Isso é frequentemente vivenciado pelas crianças, pois quando as mesmas sofrem frustrações, a decepção e o desespero da criança em momentos de derrota total ou parcial pode ser visto em seus acessos de mau humor, que são a expressão visível da convicção de que ela nada pode fazer para melhorar a situação, porém a imaginação (o poder de fantasiar) traz soluções favoráveis segundo Bruno Bettelheim, para as suas dificuldades presentes, o mau humor desaparece pois uma vez instalada a esperança no futuro, as dificuldades se tornam suportáveis.

Para o leitor, esta obra faz pensar sobre a consciência crítica, o sentido de justiça e a capacidade de refletir sobre a questão da maldade, bondade e amizade. Entende-se que a autora quis transmitir ao longo dessa narrativa, propostas de que o mau e o bem existe, que o medo é verdadeiro, mas que pode ser enfrentado, de maneira implícita e agradável.

E de acordo com o livro a Psicanálise dos Contos de Fadas, de Bruno Bettelheim Somente a fantasia e a esperança exagerada das realizações futuras podem equilibrar os pratos da balança , de modo a que ela possa prosseguir vivendo e lutando”.

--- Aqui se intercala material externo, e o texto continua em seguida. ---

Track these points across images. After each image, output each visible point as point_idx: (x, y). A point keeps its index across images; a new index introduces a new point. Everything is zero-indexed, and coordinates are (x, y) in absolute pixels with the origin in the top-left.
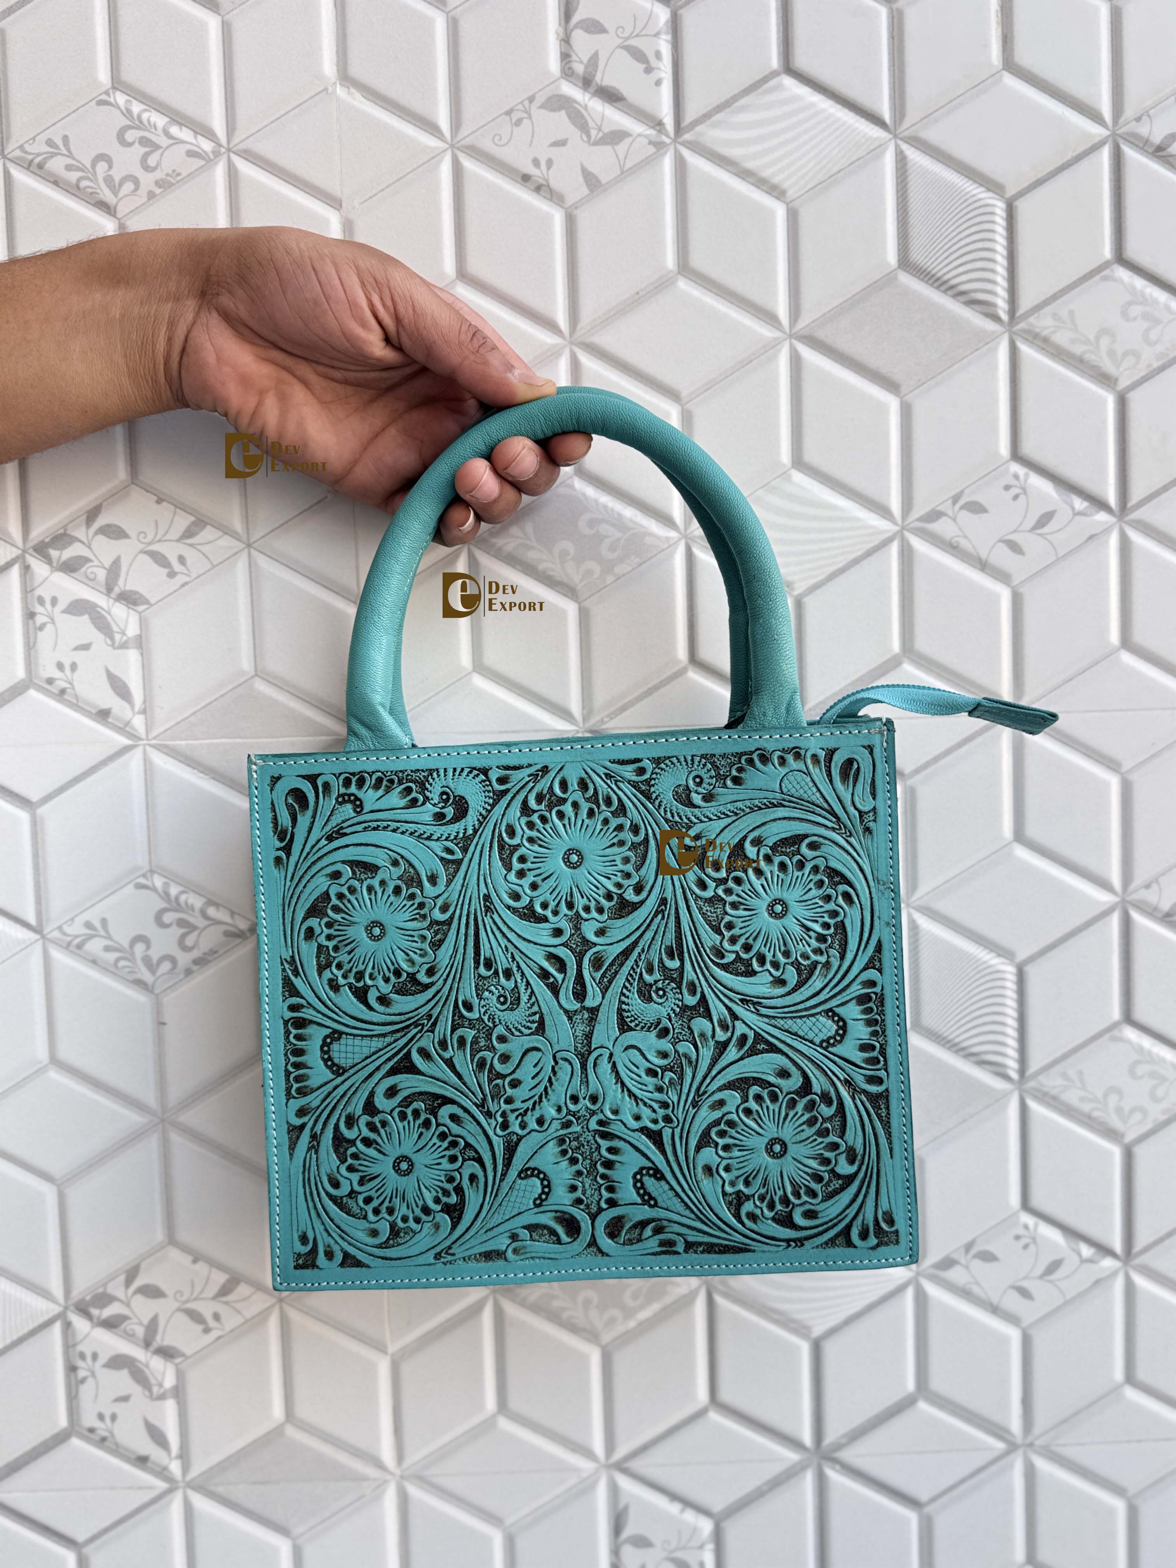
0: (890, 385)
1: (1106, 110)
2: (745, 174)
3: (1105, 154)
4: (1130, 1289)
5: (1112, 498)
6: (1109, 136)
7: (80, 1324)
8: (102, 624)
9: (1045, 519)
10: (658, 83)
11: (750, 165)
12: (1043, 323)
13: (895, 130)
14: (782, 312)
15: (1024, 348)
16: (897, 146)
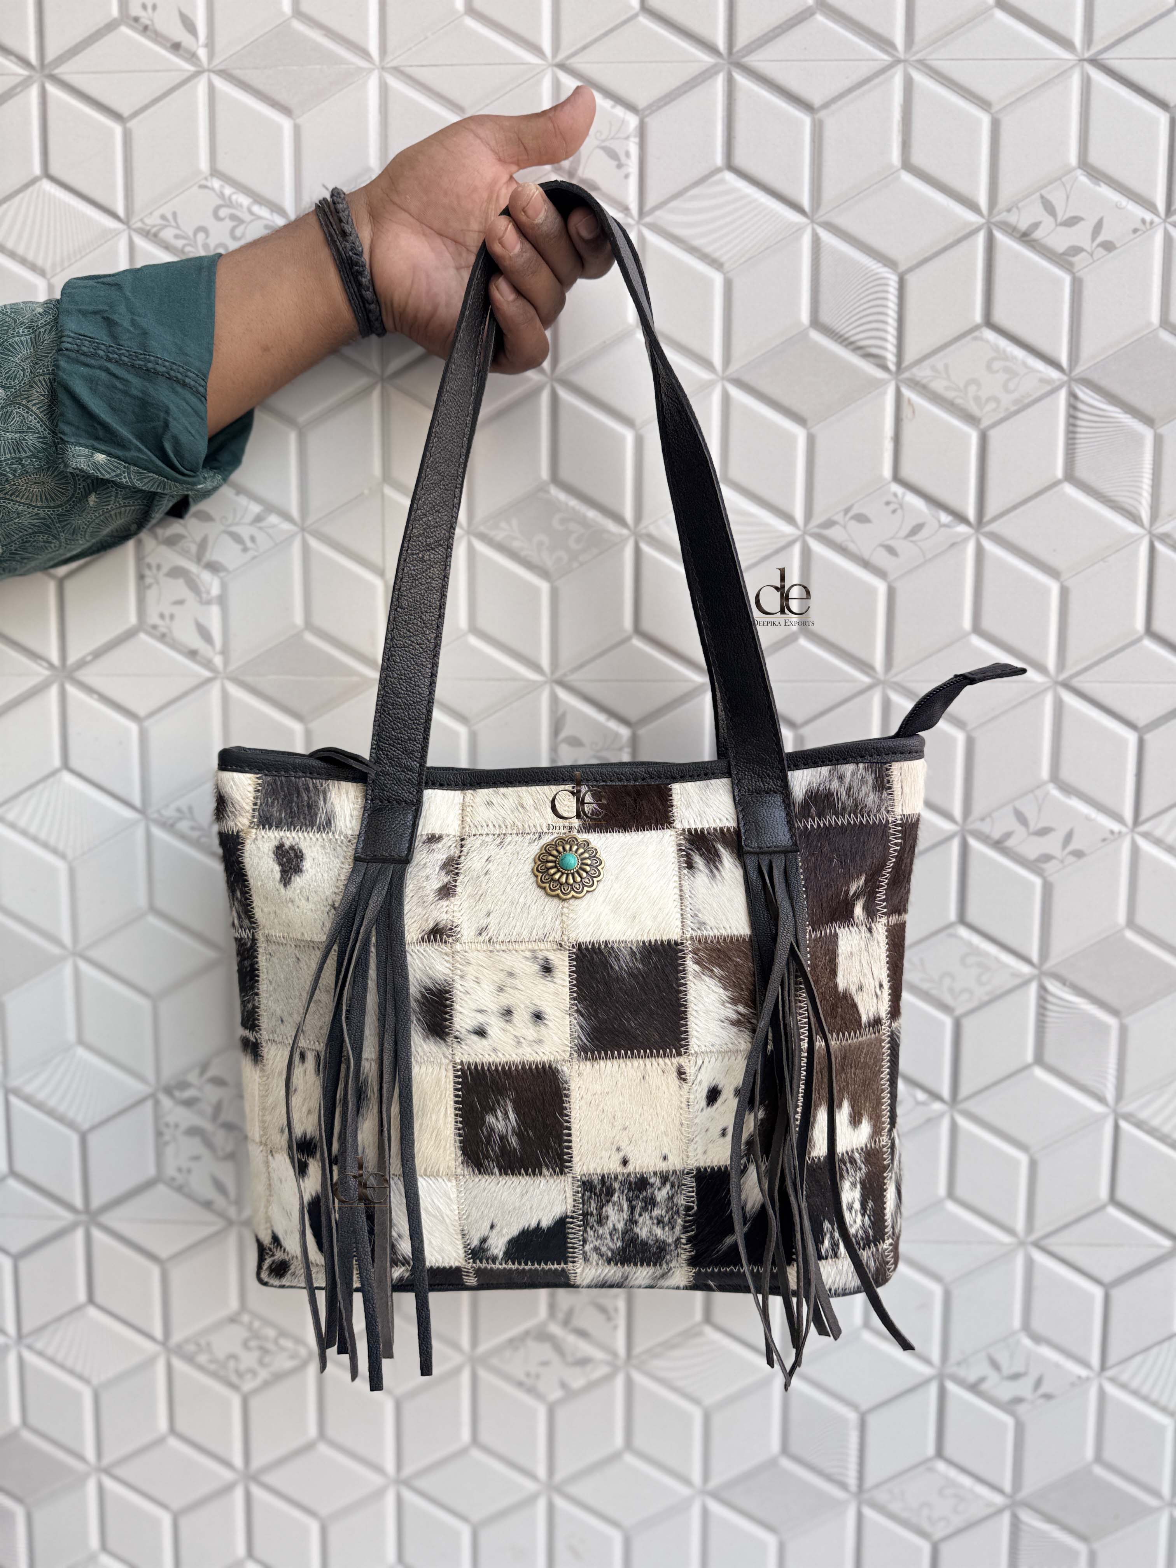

Nesse sentido a bruxinha pode ser analisada e discutida com um bruxa contemporânea, que não medo e nem assombra crianças, mas as ajuda a fantasiar e criar soluções para as dificuldades que são vivenciadas por ela no decorrer da sua infância. Então, a releitura da tradição, embora não signifique abandono total dela, acrescenta novos olhares: uma bruxa meio fada que realiza desejos, vive aventuras e ainda conhece a amizade.

 

 

Referências bibliográficas

 

ABRAMOVICH, Fanny. Literatura Infantil: gostosuras e bobices. São Paulo: Scipione, 1997. BETTELHEIM, Bruno. A psicanálise dos contos de fadas. São Paulo: Paz e Terra, 2007.

 

COELHO, Nelly Novaes. Dicionário crítico da literatura infantil e juvenil brasileira. 5 ed. São Paulo: Companhia Editora Nacional, 2006.

 

FURNARI, Eva. Bruxinha e Frederico. Rio de Janeiro: Global, 2001.

 

KHÉDE, Sônia Salomão. Personagens da Literatura Infanto-Juvenil. São Paulo: Ática, 1986.

 

MACHADO. Ana Maria. Como e por que ler os Clássicos universais desde cedo. Rio de Janeiro: Objetiva, 2002.

 

MOISÉS, Massaud. Dicionário de termos literários. 3. ed. São Paulo: Cultrix, 1982.